If Life Were A: Country Song
Sappy lyrics about trucks and backroads. Endless stories about breakups. The truth is, everyone likes to make fun of country music, even those of us that listen to it. But there are a lot of different sub-genres of country music, each with their own particular things of which to take notice.
Our first sub-genre of country music is patriotic country. Including songs such as ‘Courtesy of the Red, White, and Blue’ by Toby Keith and ‘God Bless the USA’ by Lee Brice, you can hear this music blaring from speakers every Fourth of July. If my life were a patriotic country song, first I’d need a dramatic makeover. I’d go to the gym and get ripped, get a bald eagle tattooed across my newly massive chest, and cover my arms with military insignias. Then, I’d need a new wardrobe: an American flag tank top torn in half to reveal the bald eagle taking flight from my chest, combat boots and camouflage pants. I’d buy myself a massive truck, probably a 1776 Ford F850 and fly some American flags out of the bed.
Next up, we have the kind of country that everyone likes to make fun of: party country. Filled with pounding beats and stereotypical lyrics about drinking and dancing and driving down backroads.
If my life were a party country song like ‘Kick the Dust Up’ by Luke Bryan, ‘Drunk on a Plane’ by Dierks Bentley and ‘House Party’ by Sam Hunt, I’d start with finding every club and honky-tonk and county-line bar within a hundred-mile radius so I could spend all of my spare time at the bar, drinking Jack Daniels and trying to pick up girls. As soon as I managed to dance with a girl, we’d go out to my truck and spend the rest of the night driving down backroads (Are there really that many backroads in the South?), pedal to the metal. And when we get pulled over, we’ll only get a warning from the blue lights, because no one in country music ever gets a ticket.
And now, we have sappy country. Different from sad country which talks about girls after they break up with us, and after party country stage of picking up girls at honky-tonks, supposing we actually manage to get girls when our primary pickup line is “hey girl”, this talks about what we’re going to do after we get those girls. Songs like ‘Die a Happy Man’ by Thomas Rhett, ‘Perfect Storm’ by Brad Paisley and ‘Love Like Crazy’ by Lee Brice exemplify this sub-genre.
If my life were a sappy country song, I’d go out and learn how to play a few chords on a guitar, then pick up a girl and sing her love songs all the time. Presumably, she would fall madly in love with me, then we would get married and live happily ever after.
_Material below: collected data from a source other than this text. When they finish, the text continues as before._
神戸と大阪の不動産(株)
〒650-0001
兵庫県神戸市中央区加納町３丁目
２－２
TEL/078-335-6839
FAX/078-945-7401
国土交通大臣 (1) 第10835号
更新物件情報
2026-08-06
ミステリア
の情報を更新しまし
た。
Unless my life were like a sad country song like ‘Watching Airplanes’ by Gary Allen, ‘Mine Would Be You’ by Blake Shelton, or ‘Just To See You Smile’ by Tim McGraw. Even after all I could do, she still leaves me and I’m stuck at home wiping the teardrops from my guitar. I wallow in my own self-pity for a couple days and drive around town looking for her. According to Gary Allen, I might even ‘watch airplanes as they take off and fly, wonder which one she might be on, and why she don’t love me anymore’. But eventually, there’s only so much time that I can play my guitar pathetically on the street corner before my buddies come and start helping me get over her.
And the cycle starts over again. I pick myself up off the street, grab my guitar, and head to the bar with my buddies, where I have a few drinks, lose my inhibitions, and start dancing again.